Je comprends pas la fin de sa phrase, mais je réalise quand même que je dois sortir et aussi pourquoi les autres sont sortis comme ça. Je crois que c'est foutu. J'ai été nul et j'ai bousillé ma chance. Ma seule chance. Je souris par politesse et quitte la pièce avec l'envie de pleurer. Evidemment, Tegoshi me bondit dessus dès que je sors, à grand coup de « alors ? alors ? alors ? » et je lui explique que j'en sais rien.

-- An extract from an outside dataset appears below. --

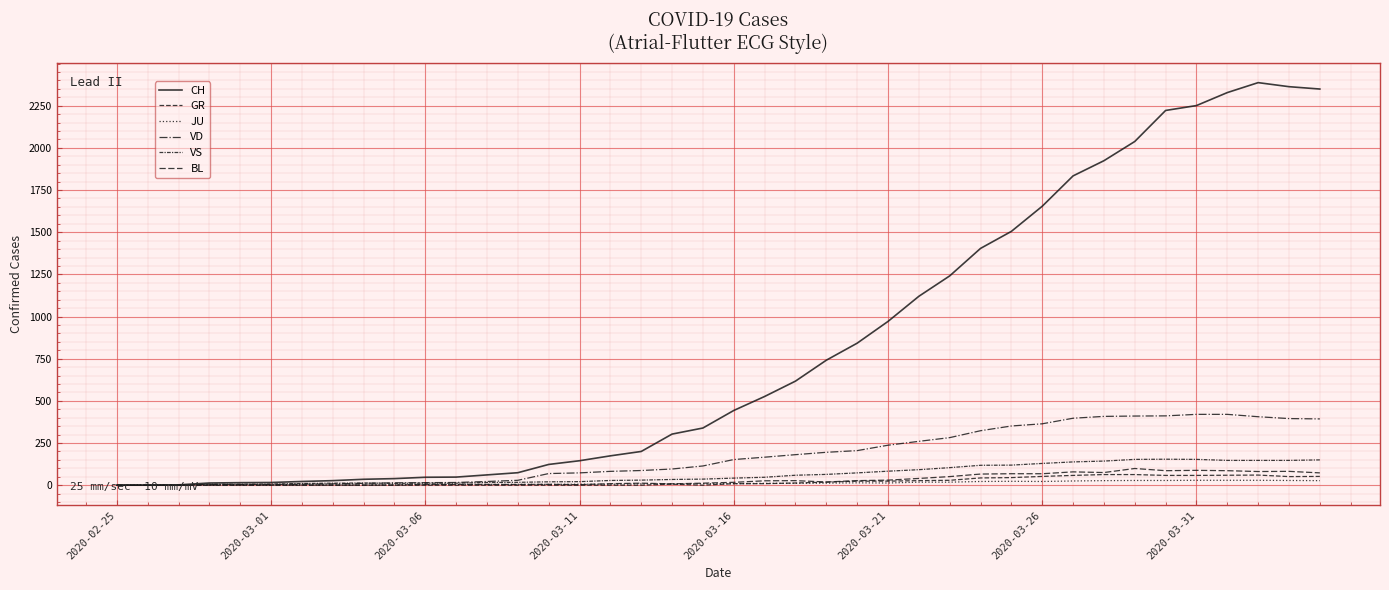

How many categories are shown in the chart?

40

- Bon courage pour ton tour. Salut, dis-je, certain de plus jamais le revoir de ma vie.
FIN DU FLASHBACK
Ce jour-là, je pensais vraiment m'être planté sur toute la ligne et j'en étais inconsolable. Même ma grande sœur, que j'aime tellement, a pas réussi à me faire oublier mon immense déception : tout espoir d'approcher un jour les membres d'Arashi s'était envolé, parce que j'étais trop maladroit. Dans les jours qui ont suivi, mon sourire ne réapparut pas une seule fois, au point que ma mère disait que son petit soleil était éteint. Et puis un jour, alors que je rentrais de l'école, elle m'a serré très fort contre elle. Comme elle le fait très rarement, j'ai cru à une catastrophe et j'ai tout envisagé y compris le pire, mais elle m'a vite rassuré en disant que tout allait pour le mieux et qu'on était invités à se rendre à l'agence au plus tôt. La nouvelle m'assomma, mais je voulais pas me réjouir trop vite. La déception, j'en étais pas encore revenu, alors… Mais malgré ce que j'avais décidé, je tenais plus en place, le samedi suivant, quand ma mère m'a ramené là-bas. J'oublierais jamais non plus le moment où la porte de l'immense bureau au sommet de l'immeuble s'est ouverte. Par contre, la suite est floue, parce que j'étais dans un état second. Il me semble avoir entendu Johnny-san me dire un truc du genre « félicitations and welcome, my boy. Good job » et me serrer la main. Je crois que ma mère a signé des tas de papiers auxquels j'aurais de toute façon rien compris et j'ai du signer moi aussi… sans savoir exactement ce que je signais tellement j'étais dans un autre monde. Ma mère est partie en me laissant seul avec mon désormais patron.
FLASHBACK
On est descendus de plusieurs étages et il m'a entraîné dans une pièce où une bonne vingtaine d'autres garçons se trouvaient déjà (j'ai reconnu mes noms à rallonge de l'audition. Kamenashi etc là). Il m'a expliqué que j'étais désormais un Junior et que j'allais devoir prendre des cours de chant et de danse (« surtout de danse » il a précisé) pour pouvoir devenir backdanser dans un premier temps (« c'est quoi ça ? », « ceux qui dansent derrière les groupes connus pour les mettre en valeur et rendre les choses plus jolies pour le public », « ah ok ») et que j'en avais pour des années en backdansers avant d'espérer pouvoir débuter dans un groupe. Ca me déprime un peu du coup, parce que j'avais pas pigé que la route serait si longue Enfin jusqu'à ce que je réalise que si on devenait hyper bons, on pourrait peut-être devenir backdansers d'Arashi.
Je sens venir la galère, mais bon…
On a appris que certains d'entre nous allait faire des photos. J'ai entendu défiler neuf noms, mais le mien est jamais arrivé. Johnny avait dit que j'étais photogénique, mais je dois pas l'être tant que ça vu qu'ils m'ont pas choisi. Pas que ça me gênais, j'aime pas trop les photos, mais quelque part c'était un peu vexant. A moins que ce soit pas une question d'être photogénique ou pas. Je sais pas sur quels critères ils ont choisi en fait.